Lenoks, otherwise known as Asiatic trout or Manchurian trout, are salmonid fish of the genus Brachymystax, native to rivers and lakes in Mongolia, Kazakhstan, wider Siberia (including Russian Far East), Northern China and Korea.

==Species==
There are four species in this genus, of which three are listed by FishBase:
- Brachymystax lenok (Pallas, 1773) – sharp-snouted lenok
- Brachymystax savinovi Mitrofanov, 1959
- Brachymystax tumensis T. Mori, 1930 – blunt-snouted lenok

A fourth species, Brachymystax tsinlingensis S. C. Li, 1966, was revalidated in 2015.

Traditionally, only B. lenok was recognized, including both sharp-snouted and blunt-snouted forms. Based on differences in morphology and genetics, the blunt-snouted form was split off as a separate species, B. tumensis. Hybrids between these two are known. The third species, B. savinovi, is sometimes considered a synonym of B. lenok. The name B. savinovi has occasionally been used for the blunt-snouted lenok, but this is incorrect.

==Appearance==
Lenoks can be sharp-snouted (B. lenok) or blunt-snouted (B. tumensis).

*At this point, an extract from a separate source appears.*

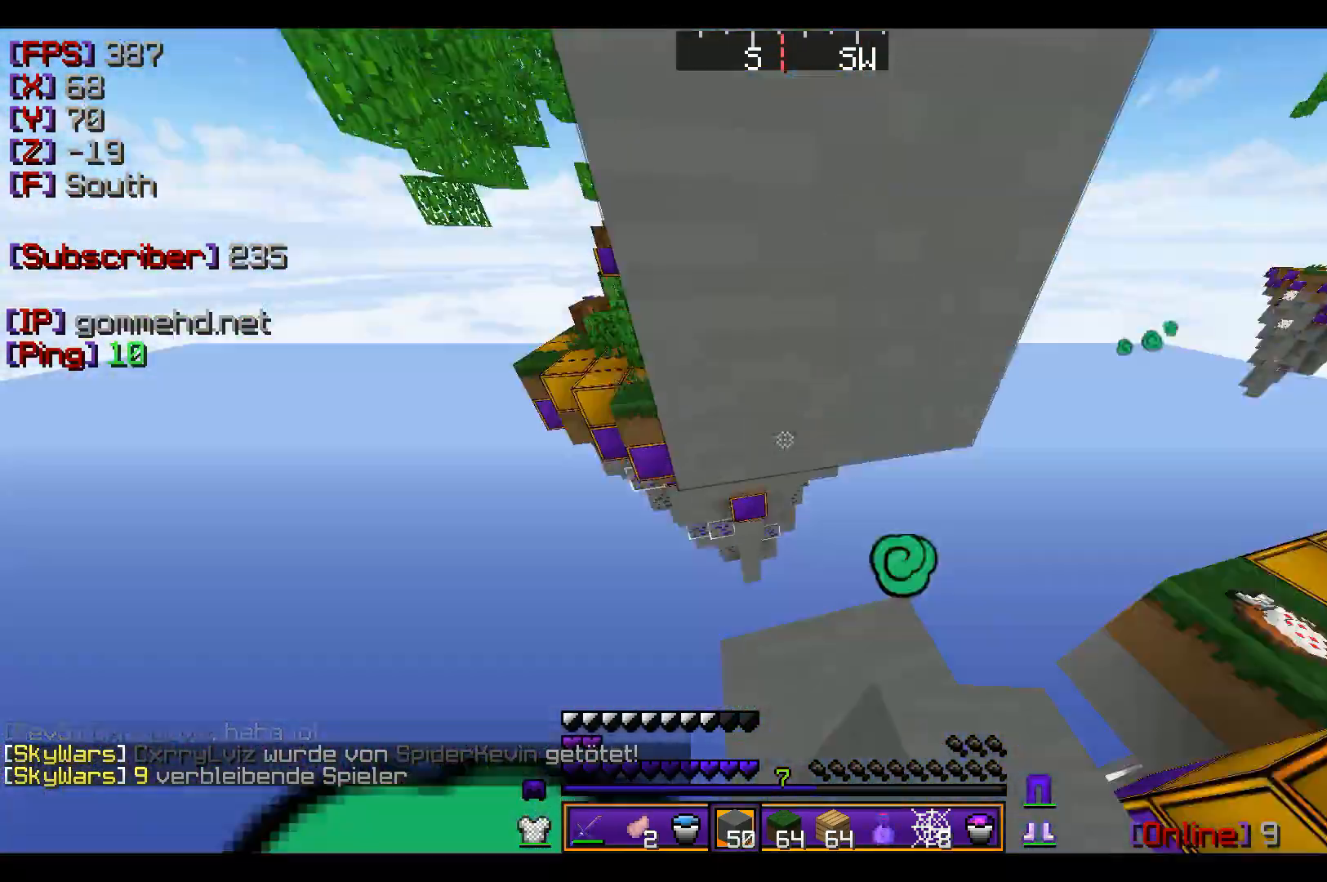
{"keys": ["w"], "mouse": []}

Traditionally both these were included in B. lenok, but today they are generally recognized as separate. They are relatively round in shape, and speckled with dark brown spots. Their ventrals are usually colored a reddish hue, and their pectoral fins yellowish. They weigh up to 15 kg, and can reach a total length of 1.05 m.

==Habitat, range and status==
Lenoks tend to live in rivers of any sort, but usually upstream, where the water is colder. They are also found in lakes such as Baikal.

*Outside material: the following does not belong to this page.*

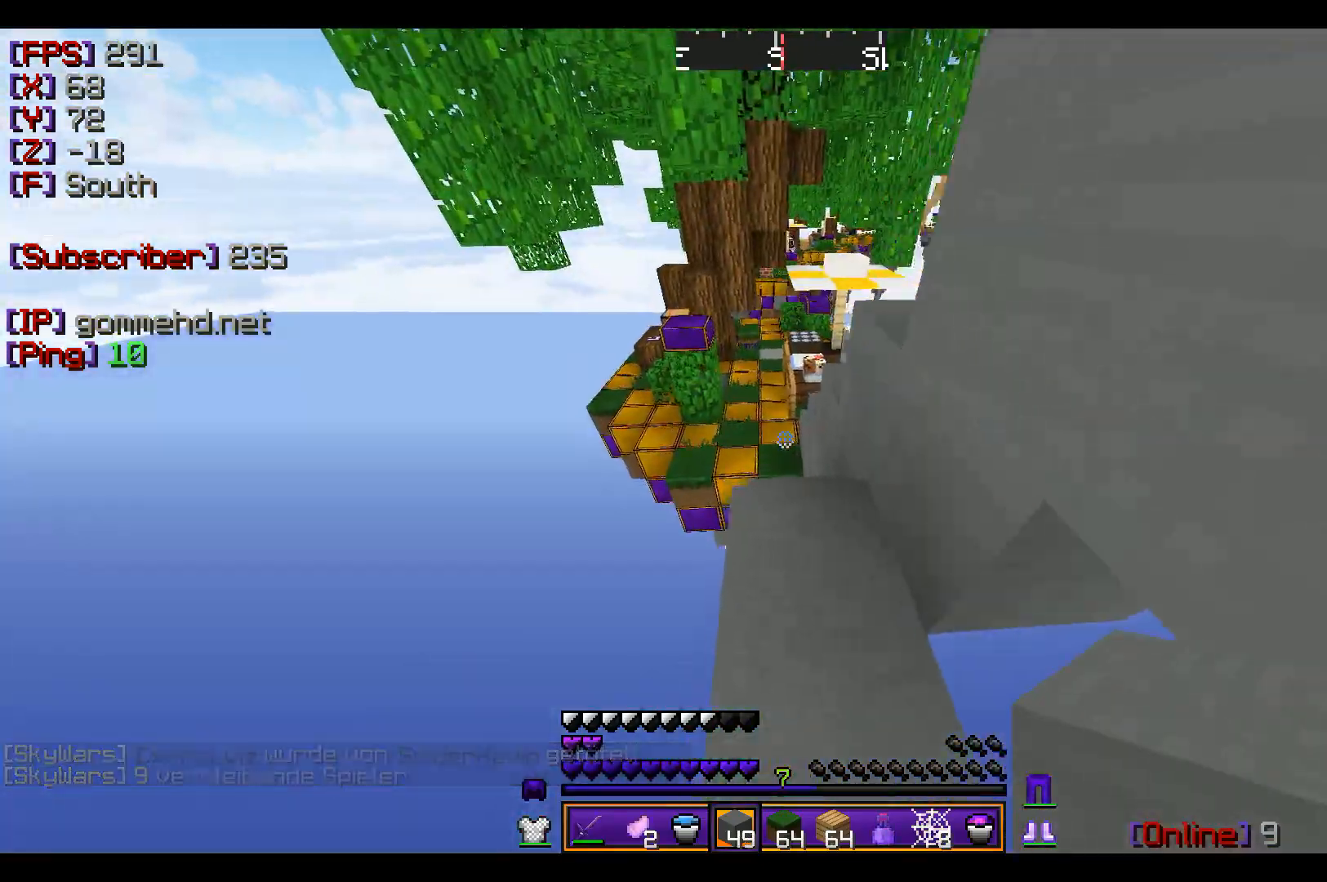
{"keys": ["w"], "mouse": [], "events": [[67, "a", "up"], [100, "w", "up"], [233, "mouse_left", "down"], [267, "w", "down"], [300, "mouse_left", "up"]]}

As currently defined, the sharp-snouted lenok (B. lenok) is widespread in central and eastern Russia, and also found widely in northern Mongolia, locally in northeastern Kazakhstan (Irtysh Basin) and northeastern China (Amur Basin). The blunt-snouted lenok (B. tumensis) is found widely in southeastern Russia and more locally in northeastern and central parts of the country, as well as northeastern Mongolia (Amur Basin), northern China and Korea. Although the two generally are found in separate areas, there are also regions where their ranges overlap such as the Amur Basin.

Brachymystax savinovi is found in Markakol Lake and adjacent rivers in eastern Kazakhstan.

The recently revalidated Brachymystax tsinlingensis is distributed in streams in the Yellow and Yangtze River basins in the Qinling Mountains of China.

Though overall widespread, lenoks in South Korea are now on the verge of extinction due to deforestation and they have also declined in China.

==History==
In the Korean peninsula, lenoks were landlocked inland during the glacial epoch.